Turkey hunting season extended
The wild turkey hunting season will have an extended hunt in all but the two northernmost management zones of Wisconsin this year. Under a two-year trial period that has passed legislative review, turkey hunters in zones 1-5 will be able to take ...
The wild turkey hunting season will have an extended hunt in all but the two northernmost management zones of Wisconsin this year. Under a two-year trial period that has passed legislative review, turkey hunters in zones 1-5 will be able to take advantage of the late season this year.
The regular fall turkey hunting season this year runs from Sept. 12 through Nov. 19 in all seven turkey hunting zones. The extended season starts Nov. 30, the Monday following the November gun deer hunt, and runs through Dec. 31 in zones 1 through 5 only. There is no extended season in zones 6 and 7 in northern Wisconsin.
The extension does not appear in the printed hunting regulations because it was approved after publication deadlines.
All of Douglas, Bayfield and Sawyer counties are included in zone six. Small sections of Burnett and Washburn counties are also part of zone six. Areas of the counties north of Highway 77 and east of Highway 53. The remainder of Burnett and Washburn counties are part of zone four.
Management zones six and seven had the first and third highest success rates of the seven zone in the state. Hunters had a 17.3 percent success rate in zone seven and a 15.2 percent success rate in zone six. The two northern regions also had the fewest number of permits issued and the fewest number of total birds harvested.
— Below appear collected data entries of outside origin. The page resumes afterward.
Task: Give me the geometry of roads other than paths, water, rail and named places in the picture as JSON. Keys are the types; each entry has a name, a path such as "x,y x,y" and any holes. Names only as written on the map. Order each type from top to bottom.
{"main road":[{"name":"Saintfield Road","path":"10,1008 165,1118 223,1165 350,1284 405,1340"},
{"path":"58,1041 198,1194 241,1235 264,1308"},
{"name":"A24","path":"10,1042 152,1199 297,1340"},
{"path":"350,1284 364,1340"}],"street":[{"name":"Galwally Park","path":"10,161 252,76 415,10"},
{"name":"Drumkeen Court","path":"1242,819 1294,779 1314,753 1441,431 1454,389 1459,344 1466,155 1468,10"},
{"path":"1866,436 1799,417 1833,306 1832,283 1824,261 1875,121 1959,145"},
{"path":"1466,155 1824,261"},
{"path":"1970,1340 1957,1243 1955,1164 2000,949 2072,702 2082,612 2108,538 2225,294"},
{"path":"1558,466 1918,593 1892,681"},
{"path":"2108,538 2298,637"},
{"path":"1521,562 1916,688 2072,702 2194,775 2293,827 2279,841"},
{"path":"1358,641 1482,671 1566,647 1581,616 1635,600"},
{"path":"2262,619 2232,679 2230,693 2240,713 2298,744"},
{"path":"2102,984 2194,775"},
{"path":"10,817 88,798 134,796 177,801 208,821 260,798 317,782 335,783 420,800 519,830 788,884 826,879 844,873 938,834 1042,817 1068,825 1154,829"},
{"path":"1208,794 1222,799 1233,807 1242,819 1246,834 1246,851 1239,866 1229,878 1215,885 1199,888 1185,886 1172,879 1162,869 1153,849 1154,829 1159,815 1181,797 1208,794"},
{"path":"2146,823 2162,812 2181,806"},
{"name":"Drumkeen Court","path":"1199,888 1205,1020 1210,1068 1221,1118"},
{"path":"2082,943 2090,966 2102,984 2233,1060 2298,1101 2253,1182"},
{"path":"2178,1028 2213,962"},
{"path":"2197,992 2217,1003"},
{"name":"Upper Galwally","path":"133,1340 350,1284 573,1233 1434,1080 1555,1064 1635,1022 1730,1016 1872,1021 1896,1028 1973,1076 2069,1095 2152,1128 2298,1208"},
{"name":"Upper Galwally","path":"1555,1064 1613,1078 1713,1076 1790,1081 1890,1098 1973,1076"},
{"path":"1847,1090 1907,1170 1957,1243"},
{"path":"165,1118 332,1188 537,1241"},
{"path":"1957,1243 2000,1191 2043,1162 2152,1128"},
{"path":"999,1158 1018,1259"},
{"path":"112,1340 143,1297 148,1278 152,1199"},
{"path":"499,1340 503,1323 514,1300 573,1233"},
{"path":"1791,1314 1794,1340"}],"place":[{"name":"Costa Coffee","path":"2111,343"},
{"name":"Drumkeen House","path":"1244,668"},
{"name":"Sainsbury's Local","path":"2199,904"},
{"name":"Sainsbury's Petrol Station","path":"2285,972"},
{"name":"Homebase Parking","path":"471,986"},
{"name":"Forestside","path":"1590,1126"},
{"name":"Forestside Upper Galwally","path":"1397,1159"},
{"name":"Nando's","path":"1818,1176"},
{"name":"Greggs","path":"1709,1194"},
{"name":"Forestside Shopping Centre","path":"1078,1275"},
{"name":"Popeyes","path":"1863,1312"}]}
"We are pleased to offer this additional opportunity to our hunters," said Department of Natural Resources Secretary Matt Frank. "The reestablishment of wild turkeys in Wisconsin is a wildlife success story, and both the spring and fall turkey hunts have become tremendously popular. Turkey hunting is often a family activity, and it is helping to introduce new generations of youngsters to the beauty and excitement of Wisconsin's great outdoors."
Following the extended season in 2010, DNR wildlife managers will evaluate the results and the Natural Resources Board will consider whether the extended season should be made permanent.